In 2015, we got Mark and fellow JWU Providence alum Lena Kwak '07 together to chat about Pasta Flyer and Cup4Cup, their respective ventures. At the time, Mark had this to say about the challenges of getting Pasta Flyer off the ground:
“I’ve been working as a professional chef and working in the kitchen for I’d say the last 30 years. The thing that I’ve learned most recently, and is really important to mention — particularly in this day and age — about being an entrepreneur, is the number of skill sets required to be good at what you do is nearly immeasurable. So many left and right brain skill sets, it’s hard for one person to contain them all. ...It’s really important to surround yourself with a strong team that can execute the vision that you have in mind. In that regard, I’d say it’s very similar to running a kitchen. Without a strong team executing the menu that you want, it would be very hard to run a night service. And with business, it would be the same: if you’re looking to produce a product you need to have the right people in place.”
It may be that Ladner, having painstakingly re-worked opulent Del Posto dishes like 100-layer lasagna and spiced duck for home cooks to replicate via the cookbook, decided he needed to move on to the next challenge. According to the Times, the first Pasta Flyer outlet is currently under construction in New York City’s Greenwich Village.

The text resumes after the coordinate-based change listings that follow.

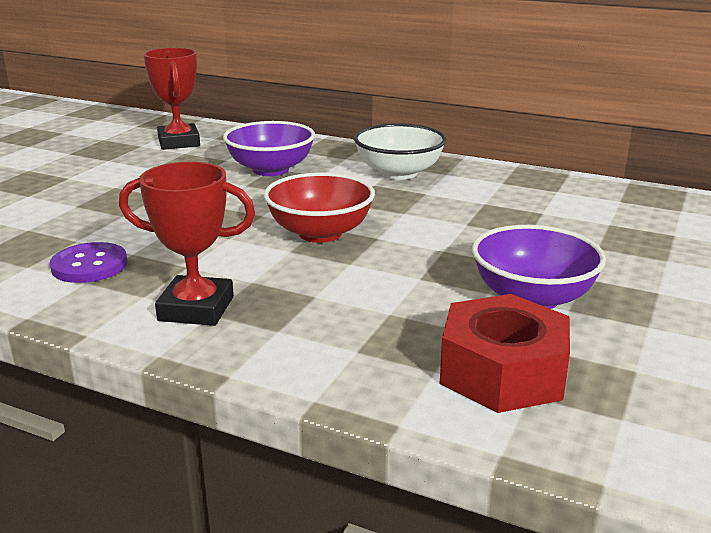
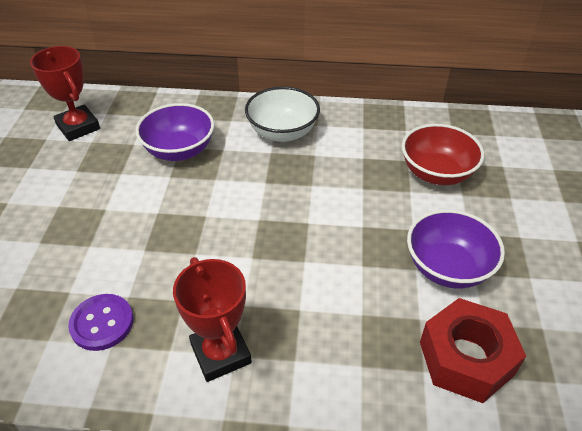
camera: 20 degrees left, 20 degrees up
red trophy [119,162,255,326] -> red trophy turned 75 degrees clockwise [173,257,252,382]
red bowl [264,172,375,243] -> red bowl moved to [402,124,484,185]

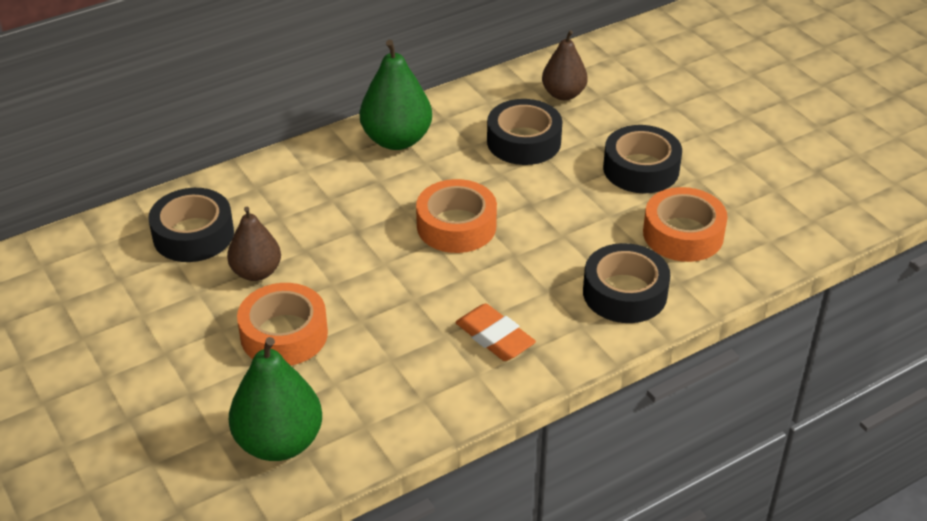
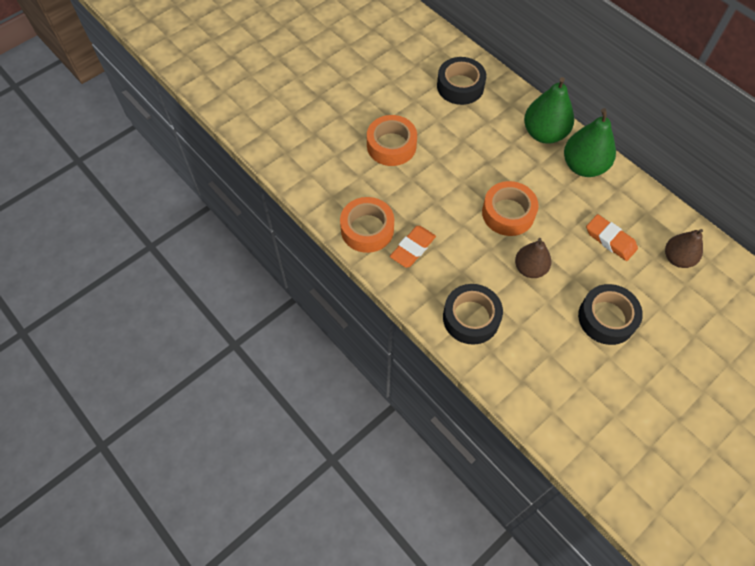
camera: 80 degrees right, 20 degrees up
brown pear [227,207,281,281] -> brown pear moved to [515,238,551,278]
green pear [229,337,322,461] -> green pear moved to [524,77,574,144]
black tape [487,99,562,165] -> orange eraser [586,214,638,261]
orange tape [643,187,728,262] -> orange tape moved to [340,197,394,253]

AUGUST 2017 UPDATE: Eater NY offers a sneak peek at PastaFlyer’s new space in their 22 Most Anticipated Fall Restaurant Openings sampler. The details: No single dish over $10. Lots of customizable add-ons like whipped ricotta and garlic crumbs, as well as a new array of side dishes like fried cauliflower and spicy broccoli rabe. Pastas will no longer exclusively be gluten-free, but Ladner’s gourmet GF noodles will be on tap for sure.